Every entry below is to be copied word for word, with its pictures removed.

START SOURCE INFORMATION

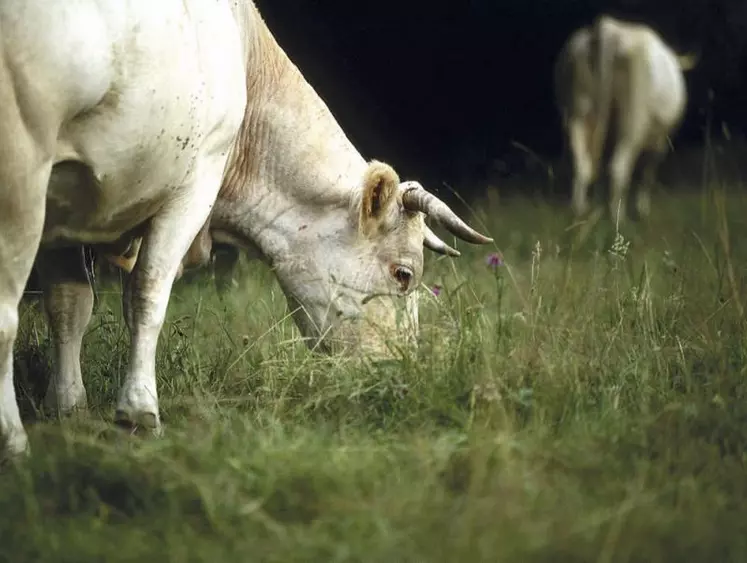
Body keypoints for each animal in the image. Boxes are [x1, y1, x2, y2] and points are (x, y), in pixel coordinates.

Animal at [0, 0, 494, 460]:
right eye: (404, 274)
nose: (398, 374)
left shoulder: (66, 205)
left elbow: (69, 305)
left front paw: (68, 409)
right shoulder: (194, 184)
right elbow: (146, 296)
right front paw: (138, 413)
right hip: (21, 175)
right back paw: (14, 441)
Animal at [556, 15, 696, 223]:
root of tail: (611, 29)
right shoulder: (661, 141)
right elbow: (648, 173)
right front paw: (642, 210)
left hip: (578, 114)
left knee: (582, 165)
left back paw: (580, 210)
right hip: (632, 121)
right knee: (618, 167)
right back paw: (617, 217)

END SOURCE INFORMATION

*ANSWER:*
Body keypoints for each animal in the image. Boxes are [x1, y1, x2, y2] and points are (x, y), in pixel coordinates.

Animal at [0, 0, 494, 460]:
right eye: (404, 274)
nose: (398, 374)
left shoulder: (66, 205)
left elbow: (69, 305)
left front paw: (68, 409)
right shoulder: (194, 184)
right elbow: (146, 296)
right front paw: (138, 413)
right hip: (21, 175)
right back paw: (14, 441)
Animal at [556, 15, 696, 223]:
root of tail: (611, 29)
right shoulder: (661, 141)
right elbow: (648, 173)
right front paw: (642, 210)
left hip: (578, 114)
left knee: (582, 165)
left back paw: (580, 210)
right hip: (632, 121)
right knee: (618, 167)
right back paw: (617, 217)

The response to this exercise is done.